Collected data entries
•••••

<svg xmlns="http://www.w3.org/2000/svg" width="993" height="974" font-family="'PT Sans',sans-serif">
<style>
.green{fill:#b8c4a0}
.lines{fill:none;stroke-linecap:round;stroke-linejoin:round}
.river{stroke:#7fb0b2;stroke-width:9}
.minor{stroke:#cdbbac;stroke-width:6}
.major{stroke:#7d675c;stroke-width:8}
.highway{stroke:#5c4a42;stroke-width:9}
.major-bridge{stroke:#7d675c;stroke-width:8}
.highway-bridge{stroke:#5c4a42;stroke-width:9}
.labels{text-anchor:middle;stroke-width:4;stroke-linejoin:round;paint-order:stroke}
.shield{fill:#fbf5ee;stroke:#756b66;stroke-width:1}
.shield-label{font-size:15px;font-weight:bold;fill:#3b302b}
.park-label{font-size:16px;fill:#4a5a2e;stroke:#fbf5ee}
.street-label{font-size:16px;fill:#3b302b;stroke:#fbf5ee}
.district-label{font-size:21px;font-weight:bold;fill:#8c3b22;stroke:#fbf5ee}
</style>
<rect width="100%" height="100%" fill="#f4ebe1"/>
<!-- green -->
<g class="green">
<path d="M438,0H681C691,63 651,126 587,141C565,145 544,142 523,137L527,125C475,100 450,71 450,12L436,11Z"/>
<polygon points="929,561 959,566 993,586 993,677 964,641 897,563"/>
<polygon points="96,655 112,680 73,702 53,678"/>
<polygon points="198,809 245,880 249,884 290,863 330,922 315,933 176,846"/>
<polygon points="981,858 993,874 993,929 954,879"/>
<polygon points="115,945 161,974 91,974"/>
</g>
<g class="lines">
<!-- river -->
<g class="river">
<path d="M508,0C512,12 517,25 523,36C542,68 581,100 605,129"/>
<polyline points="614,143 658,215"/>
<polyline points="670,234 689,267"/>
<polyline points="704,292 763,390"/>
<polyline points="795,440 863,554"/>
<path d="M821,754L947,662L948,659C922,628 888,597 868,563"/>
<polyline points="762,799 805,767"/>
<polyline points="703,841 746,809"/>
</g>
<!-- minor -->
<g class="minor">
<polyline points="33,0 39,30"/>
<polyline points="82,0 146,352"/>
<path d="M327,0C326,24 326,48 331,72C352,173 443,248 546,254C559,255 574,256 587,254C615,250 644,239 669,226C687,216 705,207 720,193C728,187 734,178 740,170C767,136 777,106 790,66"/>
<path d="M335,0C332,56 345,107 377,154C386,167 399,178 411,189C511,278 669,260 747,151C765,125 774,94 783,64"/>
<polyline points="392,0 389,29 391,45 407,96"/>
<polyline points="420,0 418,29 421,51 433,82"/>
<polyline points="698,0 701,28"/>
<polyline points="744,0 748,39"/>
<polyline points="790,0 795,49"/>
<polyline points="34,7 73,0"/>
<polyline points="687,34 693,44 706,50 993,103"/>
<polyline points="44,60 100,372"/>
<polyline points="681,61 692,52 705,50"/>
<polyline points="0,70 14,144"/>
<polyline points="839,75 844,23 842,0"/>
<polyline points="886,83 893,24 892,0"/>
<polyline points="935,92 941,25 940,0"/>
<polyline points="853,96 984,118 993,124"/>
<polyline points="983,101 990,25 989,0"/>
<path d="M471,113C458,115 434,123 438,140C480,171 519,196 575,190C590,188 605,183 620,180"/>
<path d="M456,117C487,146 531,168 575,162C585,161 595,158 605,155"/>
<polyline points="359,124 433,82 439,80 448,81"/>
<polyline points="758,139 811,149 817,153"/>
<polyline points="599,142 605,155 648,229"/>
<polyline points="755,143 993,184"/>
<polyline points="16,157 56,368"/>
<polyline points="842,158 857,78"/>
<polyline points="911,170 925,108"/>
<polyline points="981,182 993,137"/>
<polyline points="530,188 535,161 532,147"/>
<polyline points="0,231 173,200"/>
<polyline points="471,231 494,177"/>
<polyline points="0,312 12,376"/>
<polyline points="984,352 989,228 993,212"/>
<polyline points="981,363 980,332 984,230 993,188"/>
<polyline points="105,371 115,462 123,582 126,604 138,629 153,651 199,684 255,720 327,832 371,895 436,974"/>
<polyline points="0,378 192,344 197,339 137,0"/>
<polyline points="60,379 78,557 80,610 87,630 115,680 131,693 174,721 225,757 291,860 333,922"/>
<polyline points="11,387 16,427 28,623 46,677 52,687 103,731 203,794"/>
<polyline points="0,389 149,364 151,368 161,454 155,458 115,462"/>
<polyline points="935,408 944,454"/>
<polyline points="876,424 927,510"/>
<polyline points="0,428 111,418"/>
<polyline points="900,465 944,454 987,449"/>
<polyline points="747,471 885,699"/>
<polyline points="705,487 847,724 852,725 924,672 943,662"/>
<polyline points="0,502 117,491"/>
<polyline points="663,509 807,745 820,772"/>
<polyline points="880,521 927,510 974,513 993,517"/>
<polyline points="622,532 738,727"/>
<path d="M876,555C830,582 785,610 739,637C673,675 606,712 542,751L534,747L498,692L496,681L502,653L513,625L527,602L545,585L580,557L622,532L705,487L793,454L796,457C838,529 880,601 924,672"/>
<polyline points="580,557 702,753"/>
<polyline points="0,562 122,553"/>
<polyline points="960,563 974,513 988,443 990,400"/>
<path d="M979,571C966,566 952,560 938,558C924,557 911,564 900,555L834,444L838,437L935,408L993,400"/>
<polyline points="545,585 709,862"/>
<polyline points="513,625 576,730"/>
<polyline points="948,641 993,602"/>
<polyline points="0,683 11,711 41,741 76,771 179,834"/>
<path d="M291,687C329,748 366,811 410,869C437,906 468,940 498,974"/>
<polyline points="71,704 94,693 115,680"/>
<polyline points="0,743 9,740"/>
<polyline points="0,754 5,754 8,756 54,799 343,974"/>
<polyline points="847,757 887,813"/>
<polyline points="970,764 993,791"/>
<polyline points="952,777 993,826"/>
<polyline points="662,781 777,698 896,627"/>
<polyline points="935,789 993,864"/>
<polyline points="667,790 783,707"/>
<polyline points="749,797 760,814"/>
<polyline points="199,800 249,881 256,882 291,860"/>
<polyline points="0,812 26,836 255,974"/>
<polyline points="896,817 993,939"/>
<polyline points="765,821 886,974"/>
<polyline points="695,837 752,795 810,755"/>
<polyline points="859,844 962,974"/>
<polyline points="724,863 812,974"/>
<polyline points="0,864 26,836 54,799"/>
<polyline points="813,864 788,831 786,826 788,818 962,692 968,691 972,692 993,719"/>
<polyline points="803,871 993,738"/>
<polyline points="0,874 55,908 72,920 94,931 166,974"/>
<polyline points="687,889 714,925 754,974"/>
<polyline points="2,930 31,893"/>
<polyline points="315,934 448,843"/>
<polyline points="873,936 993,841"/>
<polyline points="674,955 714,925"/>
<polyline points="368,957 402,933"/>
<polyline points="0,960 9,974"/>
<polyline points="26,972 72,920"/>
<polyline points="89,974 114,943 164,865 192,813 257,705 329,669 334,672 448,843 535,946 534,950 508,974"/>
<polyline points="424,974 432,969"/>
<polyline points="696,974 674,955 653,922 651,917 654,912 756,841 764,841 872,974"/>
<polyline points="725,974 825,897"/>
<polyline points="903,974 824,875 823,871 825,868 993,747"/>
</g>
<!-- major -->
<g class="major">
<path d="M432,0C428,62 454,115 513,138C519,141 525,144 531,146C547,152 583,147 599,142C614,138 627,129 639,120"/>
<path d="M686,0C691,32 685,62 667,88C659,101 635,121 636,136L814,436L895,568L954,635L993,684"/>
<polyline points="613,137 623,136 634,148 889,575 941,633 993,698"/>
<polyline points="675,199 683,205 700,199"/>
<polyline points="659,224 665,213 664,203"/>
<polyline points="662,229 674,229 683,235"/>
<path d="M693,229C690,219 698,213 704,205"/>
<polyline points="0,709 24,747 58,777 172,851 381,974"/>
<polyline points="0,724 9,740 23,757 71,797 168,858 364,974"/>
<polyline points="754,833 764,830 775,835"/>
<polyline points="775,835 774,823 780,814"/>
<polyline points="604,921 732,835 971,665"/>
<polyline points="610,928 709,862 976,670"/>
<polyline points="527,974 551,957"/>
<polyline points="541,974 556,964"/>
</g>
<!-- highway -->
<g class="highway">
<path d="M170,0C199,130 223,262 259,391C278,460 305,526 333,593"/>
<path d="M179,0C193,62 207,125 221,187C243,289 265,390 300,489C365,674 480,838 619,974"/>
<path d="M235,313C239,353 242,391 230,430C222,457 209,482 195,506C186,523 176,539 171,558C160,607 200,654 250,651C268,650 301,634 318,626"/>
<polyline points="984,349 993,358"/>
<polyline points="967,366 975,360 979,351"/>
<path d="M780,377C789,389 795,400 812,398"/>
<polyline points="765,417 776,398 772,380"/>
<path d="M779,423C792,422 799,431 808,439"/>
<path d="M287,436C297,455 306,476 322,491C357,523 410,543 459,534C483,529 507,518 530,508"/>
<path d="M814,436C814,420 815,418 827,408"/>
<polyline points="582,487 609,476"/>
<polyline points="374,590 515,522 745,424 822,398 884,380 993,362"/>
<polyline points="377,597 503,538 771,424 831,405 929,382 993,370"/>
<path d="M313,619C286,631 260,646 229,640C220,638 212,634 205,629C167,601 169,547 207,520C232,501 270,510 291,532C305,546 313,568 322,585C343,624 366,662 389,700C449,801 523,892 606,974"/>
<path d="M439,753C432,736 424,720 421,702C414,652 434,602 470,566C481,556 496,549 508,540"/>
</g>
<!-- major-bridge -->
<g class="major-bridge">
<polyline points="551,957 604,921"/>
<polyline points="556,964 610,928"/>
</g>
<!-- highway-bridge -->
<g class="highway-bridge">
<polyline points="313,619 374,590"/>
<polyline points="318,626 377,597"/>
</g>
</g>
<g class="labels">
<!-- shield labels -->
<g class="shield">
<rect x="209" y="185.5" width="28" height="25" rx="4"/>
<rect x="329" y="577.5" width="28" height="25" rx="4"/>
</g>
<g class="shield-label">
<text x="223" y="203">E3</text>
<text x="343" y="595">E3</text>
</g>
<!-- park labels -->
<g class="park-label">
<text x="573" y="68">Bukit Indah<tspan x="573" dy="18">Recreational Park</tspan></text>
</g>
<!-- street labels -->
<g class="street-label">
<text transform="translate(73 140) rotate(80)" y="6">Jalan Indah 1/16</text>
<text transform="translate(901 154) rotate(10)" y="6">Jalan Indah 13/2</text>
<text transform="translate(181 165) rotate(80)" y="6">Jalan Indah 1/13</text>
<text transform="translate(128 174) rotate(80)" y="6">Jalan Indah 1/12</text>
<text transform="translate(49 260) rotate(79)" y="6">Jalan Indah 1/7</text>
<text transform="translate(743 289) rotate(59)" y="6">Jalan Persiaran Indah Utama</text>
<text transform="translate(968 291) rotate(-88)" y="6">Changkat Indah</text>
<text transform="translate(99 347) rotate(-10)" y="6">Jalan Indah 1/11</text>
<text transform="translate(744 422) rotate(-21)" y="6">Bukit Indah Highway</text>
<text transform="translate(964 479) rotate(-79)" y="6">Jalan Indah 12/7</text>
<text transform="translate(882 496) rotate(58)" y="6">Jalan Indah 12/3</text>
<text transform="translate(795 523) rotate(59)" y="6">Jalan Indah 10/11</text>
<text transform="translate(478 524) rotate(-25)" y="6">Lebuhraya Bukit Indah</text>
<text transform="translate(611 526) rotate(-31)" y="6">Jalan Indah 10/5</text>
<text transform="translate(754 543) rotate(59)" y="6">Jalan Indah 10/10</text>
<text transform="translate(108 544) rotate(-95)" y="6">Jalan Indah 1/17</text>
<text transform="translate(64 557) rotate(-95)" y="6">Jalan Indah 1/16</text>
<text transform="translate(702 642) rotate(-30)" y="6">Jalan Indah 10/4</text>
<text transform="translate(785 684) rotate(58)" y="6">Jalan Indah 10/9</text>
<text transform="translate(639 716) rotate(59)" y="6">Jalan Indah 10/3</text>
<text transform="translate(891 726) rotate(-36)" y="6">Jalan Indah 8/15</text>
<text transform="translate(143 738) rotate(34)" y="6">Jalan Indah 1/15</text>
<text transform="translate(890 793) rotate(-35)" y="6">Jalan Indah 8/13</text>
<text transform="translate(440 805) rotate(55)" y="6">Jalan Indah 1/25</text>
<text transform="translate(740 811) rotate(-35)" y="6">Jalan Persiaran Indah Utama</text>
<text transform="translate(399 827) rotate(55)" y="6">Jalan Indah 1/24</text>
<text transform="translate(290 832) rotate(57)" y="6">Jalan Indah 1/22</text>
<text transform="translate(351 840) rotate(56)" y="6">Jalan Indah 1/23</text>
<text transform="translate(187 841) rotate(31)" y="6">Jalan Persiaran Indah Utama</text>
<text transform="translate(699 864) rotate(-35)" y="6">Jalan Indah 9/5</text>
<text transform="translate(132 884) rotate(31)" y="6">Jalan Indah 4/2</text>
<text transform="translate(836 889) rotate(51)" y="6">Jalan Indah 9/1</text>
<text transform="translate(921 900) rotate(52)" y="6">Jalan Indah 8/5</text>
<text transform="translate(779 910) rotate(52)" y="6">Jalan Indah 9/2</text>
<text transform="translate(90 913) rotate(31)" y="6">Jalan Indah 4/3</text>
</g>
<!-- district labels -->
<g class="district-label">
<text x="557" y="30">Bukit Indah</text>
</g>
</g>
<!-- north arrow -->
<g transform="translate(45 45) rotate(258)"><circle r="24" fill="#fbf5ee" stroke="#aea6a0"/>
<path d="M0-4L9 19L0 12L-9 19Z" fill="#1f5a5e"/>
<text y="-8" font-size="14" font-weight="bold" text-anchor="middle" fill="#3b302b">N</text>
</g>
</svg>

•••••

▶ **What you will do**:
Where a line of the records has the string "size", return that line.

▶ **Solved problem**:
.shield-label{font-size:15px;font-weight:bold;fill:#3b302b}
.park-label{font-size:16px;fill:#4a5a2e;stroke:#fbf5ee}
.street-label{font-size:16px;fill:#3b302b;stroke:#fbf5ee}
.district-label{font-size:21px;font-weight:bold;fill:#8c3b22;stroke:#fbf5ee}
<text y="-8" font-size="14" font-weight="bold" text-anchor="middle" fill="#3b302b">N</text>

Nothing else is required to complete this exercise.